SEOUL – By the time China overtakes the United States as the world’s largest economy sometime in the next few years, it will have cemented its status as a major military power – one whose drive to assert itself strategically already is inspiring serious anxiety among its neighbors. But the truth is that China is a solitary, vulnerable rising power – one that faces potentially crippling domestic challenges.
China is currently encircled by US military installations and allies. While Asian countries are largely willing to maintain and even expand their economic ties with China, none (except North Korea, which depends on Chinese aid) is prepared to accept it as the region’s primary power. In fact, US allies like Indonesia and India have emerged as global players largely in response to China’s rise.

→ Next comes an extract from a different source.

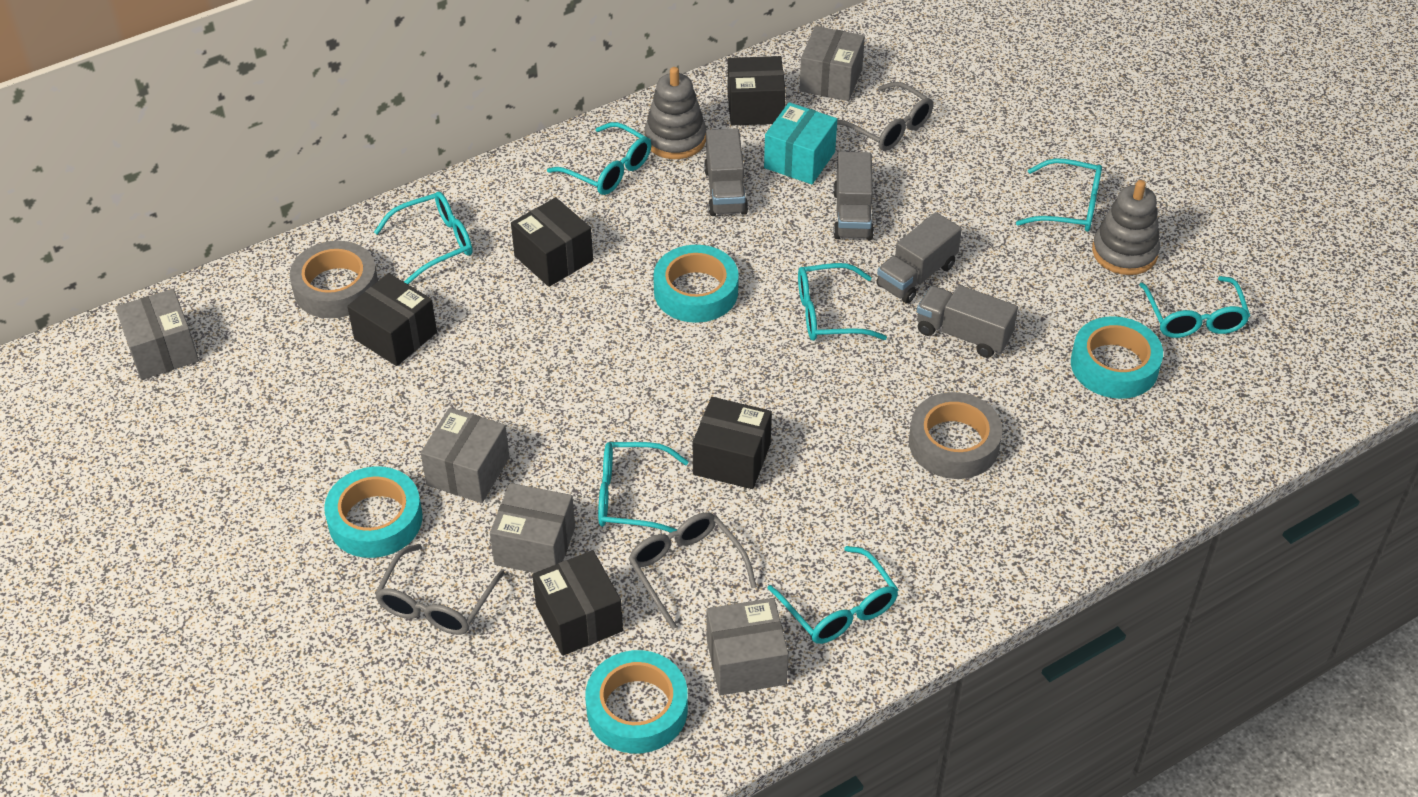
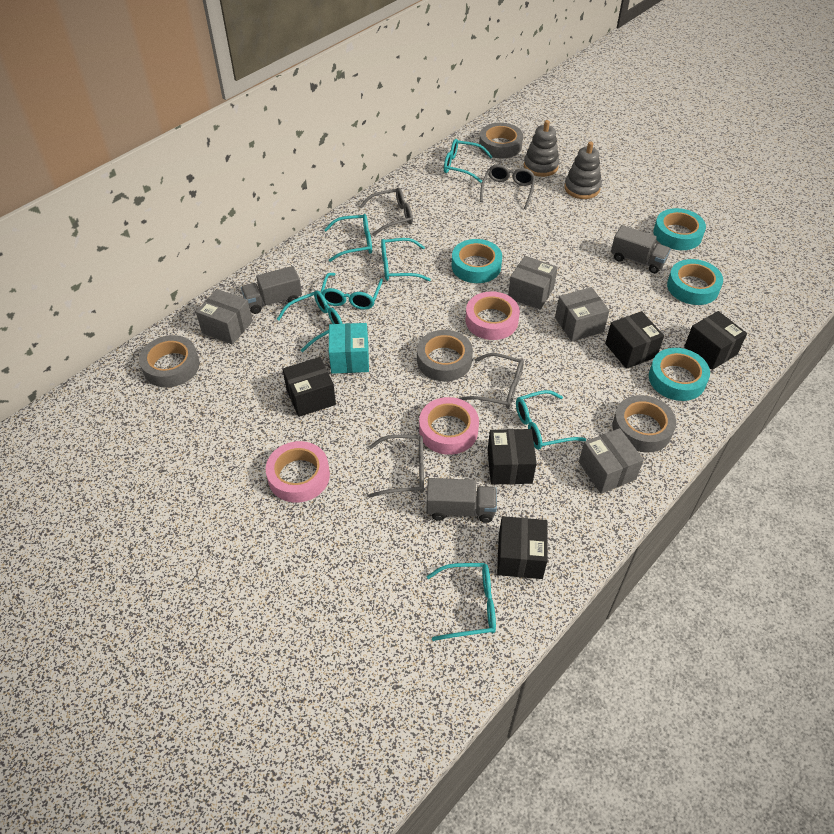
grey box: [115,289,199,380] [421,407,510,503] [490,483,575,573] [707,598,789,695] [799,26,865,101] = 5 -> [196,289,252,345] [508,256,558,310] [555,287,609,342] [579,428,644,494] = 4
grey glasses: [375,544,505,635] [628,512,757,629] [837,82,933,151] = 3 -> [360,187,413,236] [368,435,424,498] [459,353,524,409] [480,164,536,209] = 4
grey tape: [290,241,378,318] [909,392,1003,479] = 2 -> [139,335,200,387] [417,330,473,381] [479,123,523,158] [613,395,676,453] = 4
grey truck: [704,128,748,216] [833,152,874,240] [876,212,962,303] [917,285,1018,358] = 4 -> [241,266,302,314] [426,478,497,523] [611,225,671,273] = 3
pink tape: none = 0 -> [266,441,330,503] [419,397,479,455] [466,291,520,340] = 3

For its part, the US has shifted substantial military power toward Asia – with high-profile military deployments in Australia and the Philippines, and 60% of America’s naval capabilities now deployed in the region – and has enhanced its defense ties with Japan and South Korea. Moreover, it is helping to spearhead the Trans-Pacific Partnership, an economic and trade agreement that excludes China but includes many of its regional neighbors.
Against this background, US claims that its strategic rebalancing is not about containing China are not particularly convincing. Indeed, the US is pursuing a strategy of primacy in Asia, not a partnership between equals, and this, together with China’s own internal tensions, is undermining China’s ability to participate productively in regional and global forums.